To apply for positions in our laboratory, please email Prof. Suzuki with your resume or CV, a short description of your research interests, and names/contact information for references (if available).
-Computer Scientist
If you have an M.S., Ph.D., or equivalent degree in computer science/engineering, biomedical engineering, or a similar discipline, there may be a possibility for a Computer Scientist position. This position may be suited for a person who wants to develop his/her academic career in the field of medical imaging sciences/engineering. Required skills for this position are excellent programming skills in the computer languages (C/C++, Python, and Matlab) and strong problem-solving skills. Substantial experience in 2D and 3D pattern recognition, computer vision, image analysis, and/or machine learning is desired. Research projects will involve the development of new algorithms/methods for computer-aided diagnosis or machine learning.
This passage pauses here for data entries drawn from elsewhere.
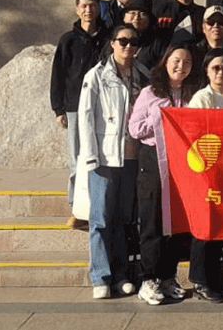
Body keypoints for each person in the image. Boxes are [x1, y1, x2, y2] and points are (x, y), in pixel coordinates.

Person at [77, 23, 141, 300]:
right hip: (104, 156)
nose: (128, 46)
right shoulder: (97, 76)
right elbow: (85, 116)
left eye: (133, 42)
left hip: (131, 156)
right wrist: (90, 155)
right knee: (100, 218)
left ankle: (121, 274)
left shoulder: (141, 75)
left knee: (123, 218)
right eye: (123, 41)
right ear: (112, 43)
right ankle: (100, 276)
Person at [129, 43, 196, 306]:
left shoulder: (191, 94)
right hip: (153, 160)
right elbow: (134, 129)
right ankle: (149, 279)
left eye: (187, 62)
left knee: (175, 222)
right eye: (176, 60)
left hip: (181, 162)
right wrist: (157, 119)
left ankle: (168, 276)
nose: (181, 66)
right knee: (152, 220)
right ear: (165, 62)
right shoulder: (150, 93)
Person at [186, 48, 223, 303]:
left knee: (221, 228)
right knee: (204, 226)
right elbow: (194, 133)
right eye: (216, 68)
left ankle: (213, 276)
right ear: (207, 71)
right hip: (207, 171)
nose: (221, 72)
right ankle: (199, 280)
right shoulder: (201, 98)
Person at [50, 0, 106, 227]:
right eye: (83, 6)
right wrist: (58, 109)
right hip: (74, 106)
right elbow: (58, 74)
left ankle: (99, 204)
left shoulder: (108, 38)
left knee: (100, 157)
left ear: (98, 9)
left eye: (92, 6)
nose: (88, 10)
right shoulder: (68, 40)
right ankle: (76, 208)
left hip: (102, 107)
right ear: (77, 9)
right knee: (76, 159)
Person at [121, 0, 165, 89]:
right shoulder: (115, 40)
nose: (137, 17)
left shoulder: (157, 43)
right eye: (132, 13)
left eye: (142, 14)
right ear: (124, 17)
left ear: (149, 19)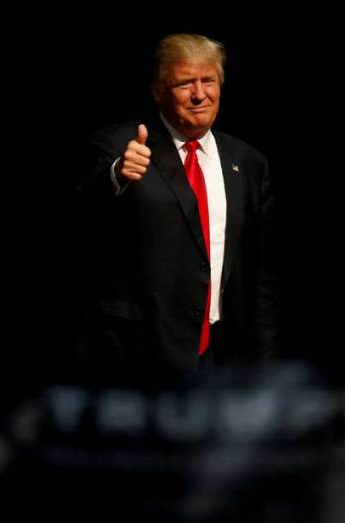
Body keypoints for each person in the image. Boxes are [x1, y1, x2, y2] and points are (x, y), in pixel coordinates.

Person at [76, 33, 278, 377]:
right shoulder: (118, 147)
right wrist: (116, 177)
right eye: (185, 83)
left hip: (220, 358)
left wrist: (265, 366)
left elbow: (259, 274)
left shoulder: (247, 162)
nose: (200, 94)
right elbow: (79, 221)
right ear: (158, 90)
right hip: (137, 358)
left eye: (208, 81)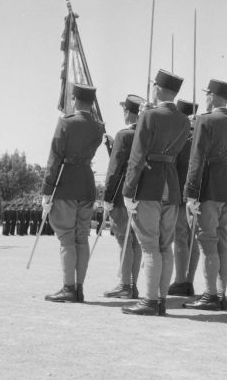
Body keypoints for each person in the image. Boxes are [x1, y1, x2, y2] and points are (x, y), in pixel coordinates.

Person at [122, 70, 190, 316]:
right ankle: (160, 299)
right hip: (171, 186)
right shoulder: (184, 120)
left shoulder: (149, 116)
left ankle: (150, 301)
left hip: (149, 185)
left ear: (158, 89)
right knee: (164, 246)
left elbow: (137, 156)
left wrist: (128, 190)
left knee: (150, 245)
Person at [182, 79, 227, 311]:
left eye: (207, 93)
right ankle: (221, 294)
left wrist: (191, 193)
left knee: (207, 241)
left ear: (214, 96)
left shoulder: (205, 120)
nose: (205, 97)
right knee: (223, 241)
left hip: (208, 185)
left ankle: (210, 295)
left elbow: (196, 159)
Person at [42, 83, 104, 303]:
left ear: (75, 99)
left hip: (65, 184)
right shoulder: (99, 127)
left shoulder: (66, 123)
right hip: (87, 184)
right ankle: (79, 288)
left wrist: (46, 191)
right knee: (81, 238)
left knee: (67, 239)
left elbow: (54, 157)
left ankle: (69, 287)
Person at [102, 93, 144, 300]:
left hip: (121, 196)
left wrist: (107, 198)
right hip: (143, 195)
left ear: (128, 112)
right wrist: (111, 146)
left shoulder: (124, 135)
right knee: (135, 242)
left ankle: (125, 285)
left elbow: (115, 170)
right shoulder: (145, 134)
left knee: (124, 241)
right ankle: (132, 285)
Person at [168, 100, 200, 297]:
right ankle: (188, 280)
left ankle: (181, 281)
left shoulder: (180, 137)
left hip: (180, 194)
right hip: (196, 194)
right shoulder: (200, 136)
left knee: (181, 238)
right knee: (192, 240)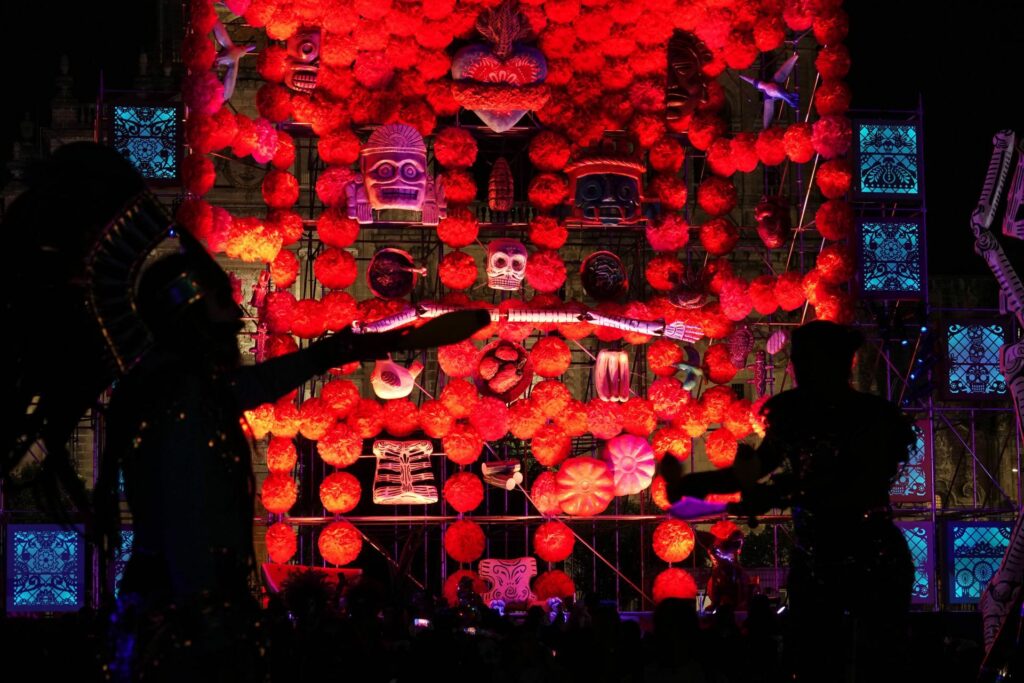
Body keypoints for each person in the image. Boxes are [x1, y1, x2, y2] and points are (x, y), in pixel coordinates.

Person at [662, 320, 915, 682]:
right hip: (814, 555)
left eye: (806, 361)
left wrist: (781, 492)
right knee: (812, 660)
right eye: (797, 361)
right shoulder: (793, 414)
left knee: (877, 661)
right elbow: (753, 469)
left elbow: (855, 484)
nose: (798, 370)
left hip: (871, 554)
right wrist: (691, 484)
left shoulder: (872, 418)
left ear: (836, 363)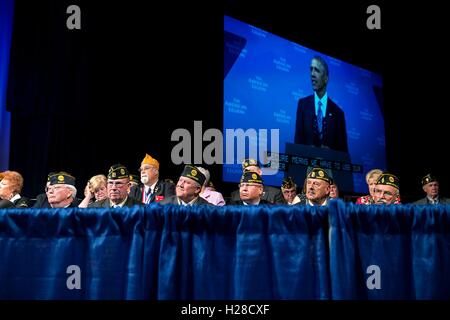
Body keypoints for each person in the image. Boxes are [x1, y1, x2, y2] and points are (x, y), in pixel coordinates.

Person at [294, 56, 348, 153]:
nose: (312, 74)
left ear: (326, 78)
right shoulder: (302, 105)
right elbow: (297, 144)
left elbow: (344, 153)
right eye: (311, 70)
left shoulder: (338, 113)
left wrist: (330, 153)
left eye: (317, 70)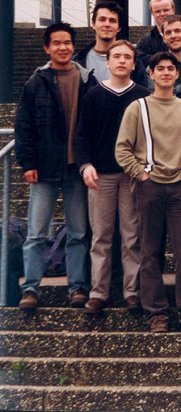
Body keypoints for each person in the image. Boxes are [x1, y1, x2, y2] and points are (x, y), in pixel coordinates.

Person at [115, 51, 181, 333]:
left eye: (170, 69)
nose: (166, 73)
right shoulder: (137, 107)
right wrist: (140, 173)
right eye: (160, 69)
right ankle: (156, 313)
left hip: (180, 187)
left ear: (177, 74)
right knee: (150, 251)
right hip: (149, 186)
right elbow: (122, 148)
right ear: (151, 74)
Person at [16, 23, 98, 311]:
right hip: (44, 168)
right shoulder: (35, 83)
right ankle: (30, 289)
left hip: (77, 168)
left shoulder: (87, 79)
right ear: (46, 48)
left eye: (67, 42)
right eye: (56, 43)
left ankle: (77, 287)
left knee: (78, 233)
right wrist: (27, 162)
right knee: (36, 233)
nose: (62, 47)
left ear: (73, 47)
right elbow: (23, 126)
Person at [75, 40, 150, 315]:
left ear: (133, 63)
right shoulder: (93, 95)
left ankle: (132, 291)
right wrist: (85, 165)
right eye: (116, 56)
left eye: (127, 57)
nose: (121, 61)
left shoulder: (142, 96)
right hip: (101, 175)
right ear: (107, 63)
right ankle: (98, 292)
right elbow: (82, 135)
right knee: (101, 237)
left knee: (132, 236)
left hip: (132, 176)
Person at [75, 1, 148, 87]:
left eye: (112, 21)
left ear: (119, 27)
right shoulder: (78, 61)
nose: (107, 24)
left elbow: (143, 91)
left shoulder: (134, 62)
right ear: (93, 24)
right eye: (102, 19)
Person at [137, 0, 175, 66]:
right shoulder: (145, 41)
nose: (162, 14)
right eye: (158, 11)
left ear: (173, 10)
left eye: (166, 10)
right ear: (152, 13)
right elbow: (138, 61)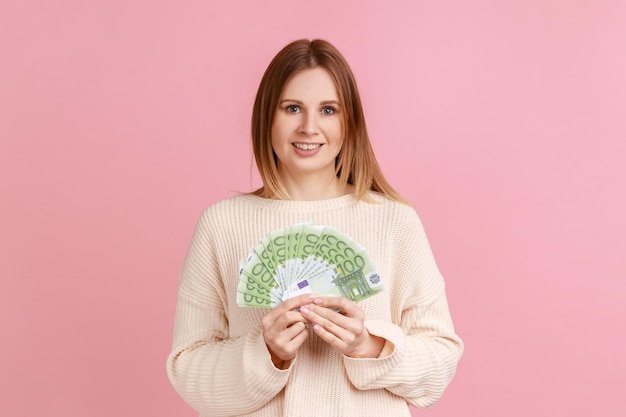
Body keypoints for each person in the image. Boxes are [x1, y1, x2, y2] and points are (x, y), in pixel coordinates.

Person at [166, 39, 463, 417]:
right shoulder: (221, 225)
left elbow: (441, 358)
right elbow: (187, 369)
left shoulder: (395, 222)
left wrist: (368, 345)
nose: (309, 127)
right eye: (292, 108)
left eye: (327, 110)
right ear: (267, 118)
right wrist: (267, 353)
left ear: (348, 121)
-Research Assistant or Research Technician
If you are currently a graduate/undergraduate student at Illinois Institute of Technology, there may be a possibility for a Research Assistant or Research Technician position. If you are seeking research experience in a medicine-related field, for example, if you have an M.D. degree and are looking for your residency, you may work on a research project in our laboratory as Research Technician or Research Professional to develop your career. There are a variety of jobs in this category: (1) collection of diagnostic images (CT, digital radiography, MRI, etc.), (2) selection of diagnostic imaging cases, (3) reconciliation of diagnostic images with radiology reports and/or pathology reports, (4) analysis of computer output on clinical cases, and so on.
-Visiting Scholar, Visiting Postdoctoral Scholar, or Visiting Professors
We accept a Visiting Scholar in a relevant research area from a university outside of the U.S., but will not accept a short-term (< six months) visitor. If you have a Ph.D., M.D., or equivalent degree in a relevant area, you may be qualified for a Visiting Scholar position. If you already have experience for several years after earning of your Ph.D. or M.D. degree, you may be qualified for a Visiting Assistant/Associate/Full Professor position.